Alas, buying her the book is not a great option for us now. My wife is visually impaired and reading is difficult. She has to read a lot for work so I bought her a 32-in monitor so that she can use zoomtext to help her read but outsize of that, bills, forms, etc, she no longer reads for entertainment. For entertainment we get her audiobooks and the audiobook version of of Auntie Mame is out of print. Used copies are over $200, so it's not likely that I'll be able to get her this soon. I used to get some books in print and read to her, but we haven't done that since out toddlers were born. Maybe in another few years, it would be a good gift...

But it was a very thoughtful idea. Thanks!
Anonymous
Marriage is definitely different after more than 18 years together. I remember that "in love" phase, but I don't really feel it any more. It's a high, like crack, but it doesn't last. That's why so many people get divorced. The high ends, and they are stuck with some stranger! DH and I get along very well, laugh at the same things, have so much history together. Marriage isn't easy, but it's a choice too, OP.
Anonymous
Alas, buying her the book is not a great option for us now. My wife is visually impaired and reading is difficult. She has to read a lot for work so I bought her a 32-in monitor so that she can use zoomtext to help her read but outsize of that, bills, forms, etc, she no longer reads for entertainment. For entertainment we get her audiobooks and the audiobook version of of Auntie Mame is out of print. Used copies are over $200, so it's not likely that I'll be able to get her this soon. I used to get some books in print and read to her, but we haven't done that since out toddlers were born. Maybe in another few years, it would be a good gift...


Does your wife have a membership in Learning Ally? http://www.learningally.org/audiobook-membership/?gclid=CNGFmdnO-L8CFSxk7AodHRMAbg
$119/year. All the audio books she can download for free, including if she wants to download kids books. Many of the newer books have the text feature and you can turn off the voice function and she can read to them or they can listen together.

The DC Public Library does not have the audiobook of Auntie Mame. They have the downloadable book though, if she wants to read on her monitor. (But it's hard to read with toddlers around anyway. )

Oh and the Auntie Mame audiobook (if you don't mind cassettes) is on amazon for $25: http://www.amazon.com/Auntie-Patrick-Special-Library-Cassettes/dp/B000FVW8EU/ref=sr_1_2?s=books&ie=UTF8&qid=1407121314&sr=1-2&keywords=auntie+mame+audiobook


Anonymous
He has a great relationship with his buddies and large family and I have a great relationship with our young adult children and my friends. The marriage died when the kids were in elementary school.
Anonymous
Anonymous wrote:I find this so sad. My wife and I are best friends. My life would be empty without her.

She's actually out of town now, and we've talked 2-3 times a day since she left. In between, I miss her. And this is the first time we've been apart in ... I don't know how long.

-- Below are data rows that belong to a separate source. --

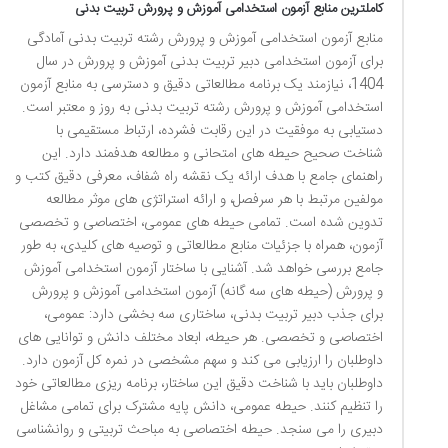
کاملترین منابع آزمون استخدامی آموزش و پرورش تربیت بدنی
منابع آزمون استخدامی آموزش و پرورش رشته تربیت بدنی آمادگی
برای آزمون استخدامی دبیر تربیت بدنی آموزش و پرورش در سال
1404، نیازمند یک برنامه مطالعاتی دقیق و دسترسی به منابع آزمون
استخدامی آموزش و پرورش رشته تربیت بدنی به روز و معتبر است.
دستیابی به موفقیت در این رقابت فشرده، ارتباط مستقیمی با
شناخت صحیح حیطه های امتحانی و مطالعه هدفمند دارد. این
راهنمای جامع با هدف ارائه یک نقشه راه شفاف، معرفی دقیق کتب و
مولفین مرتبط با هر سرفصل، و ارائه استراتژی های موثر مطالعه
تدوین شده است. تمامی حیطه های عمومی، اختصاصی و تخصصی
آزمون، همراه با جزئیات منابع مطالعاتی و توصیه های کلیدی، به طور
جامع بررسی خواهد شد. آشنایی با ساختار آزمون استخدامی آموزش
و پرورش (حیطه های سه گانه) آزمون استخدامی آموزش و پرورش
برای جذب دبیر تربیت بدنی، ساختاری سه بخشی دارد: عمومی،
اختصاصی و تخصصی. هر حیطه، ابعاد مختلف دانش و توانایی های
داوطلبان را ارزیابی می کند و سهم مشخصی در نمره کل آزمون دارد.
داوطلبان باید با شناخت دقیق این ساختار، برنامه ریزی مطالعاتی خود
را تنظیم کنند. حیطه عمومی، دانش پایه مشترک برای تمامی مشاغل
دبیری را می سنجد. حیطه اختصاصی به مباحث تربیتی و روانشناسی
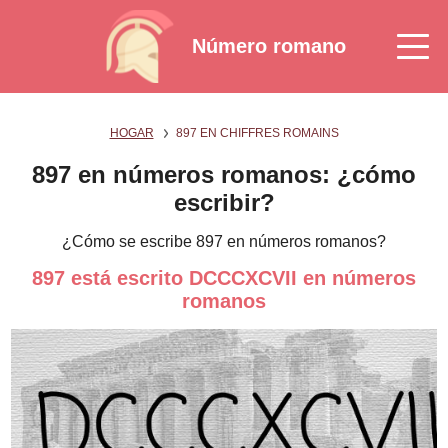
Número romano
HOGAR
897 EN CHIFFRES ROMAINS
897 en números romanos: ¿cómo
escribir?
¿Cómo se escribe 897 en números romanos?
897 está escrito DCCCXCVII en números
romanos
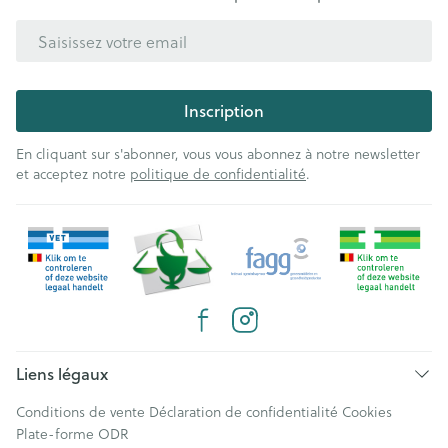
Adresse mail
Inscription
En cliquant sur s'abonner, vous vous abonnez à notre newsletter
et acceptez notre
politique de confidentialité
.
Liens légaux
Conditions de vente
Déclaration de confidentialité
Cookies
Plate-forme ODR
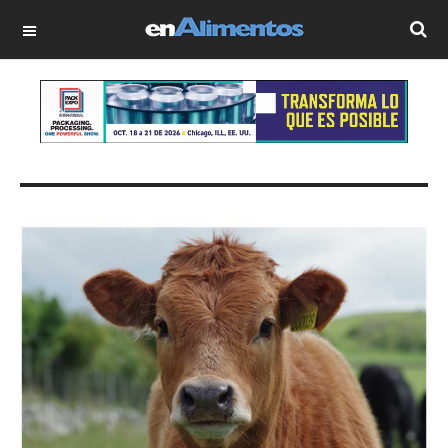
OFF CANVAS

I think so many couples expect that kind of relationship to happen naturally, but it doesn't. You have to make room for your spouse in your life. You have to make him/her your first priority. Too many of you seem to focus exclusively on your kids and/or your job. You relegate your spouse to a partner in home maintenance and child rearing. So you drift apart.

Once upon a time, you wanted to be with this person more than anything. The only thing that changed was you.


This doesn't sound like you are in love. maybe you are but this is not an example of it. Being in love means thinking with passion about that person all the time. I don't know how anyone can be in love for many years.